Anthony Douglas (1 March 2020)

It isn’t normally all that hard to sell beer. Alcohol has a long history of popular usage, and beer has been a stayer through the centuries. But over the last few weeks, one company has found its sales are dropping at an alarming rate.

It’s no surprise: Corona beers aren’t flavour of the month. While that worries the shareholders, the rest of us should perhaps be worried about the level of comprehension in the general population that so many people could think that there’s a connection between a drink and a deadly virus.
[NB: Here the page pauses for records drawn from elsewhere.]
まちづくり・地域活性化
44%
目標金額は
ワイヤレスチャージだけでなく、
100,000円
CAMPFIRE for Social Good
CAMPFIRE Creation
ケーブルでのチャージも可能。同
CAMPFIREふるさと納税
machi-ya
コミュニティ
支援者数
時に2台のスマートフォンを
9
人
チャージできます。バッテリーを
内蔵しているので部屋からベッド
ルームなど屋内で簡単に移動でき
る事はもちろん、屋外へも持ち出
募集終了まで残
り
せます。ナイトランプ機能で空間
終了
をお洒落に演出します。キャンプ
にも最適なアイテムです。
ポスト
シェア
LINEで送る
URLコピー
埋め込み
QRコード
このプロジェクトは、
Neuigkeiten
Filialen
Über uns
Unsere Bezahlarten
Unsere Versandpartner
We’ve long known that drinking can leave you with a hangover in the morning, but what we’re alarmed about right now is the result of a different form of indulgence. The world God made didn’t include diseases – or hangovers, for that matter. Disease, disaster and death were all brought into the world by our disobedience, our confidence that we could choose what was really best for us.
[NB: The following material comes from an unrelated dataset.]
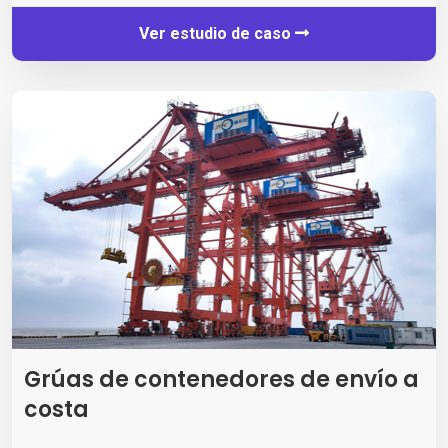
Ver estudio de caso
Grúas de contenedores de envío a
costa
A big part of the marketing for Corona’s product is to associate it with summertime and days at the beach. It’s pitched as the drink that fits with paradise. That makes the analogy even stronger: when we reached for our own paradise, it failed to deliver on its promise and we lost the one God had given us.

Now we find ourselves, again, as ever, in need of rescue. A silent killer stalks the world, and we can’t hope to find a cure in time. Our efforts to keep it at bay are ineffectual. Our only hope is to turn and find a merciful God.

A God, we should acknowledge, who warned us of the first and deadliest plague.  A God who provided the only cure, to his own cost. A God who takes our side even when we try to push him away.

Corona, of course, means ‘crown’. It was Jesus who wore the first crown of suffering, and wore it to death. And that means that now, we can drink deeply of the cup of life that he offers us, or we can stick with the hangover of our clumsy stab at arranging life for ourselves. A king, or a curse – what’s your poison?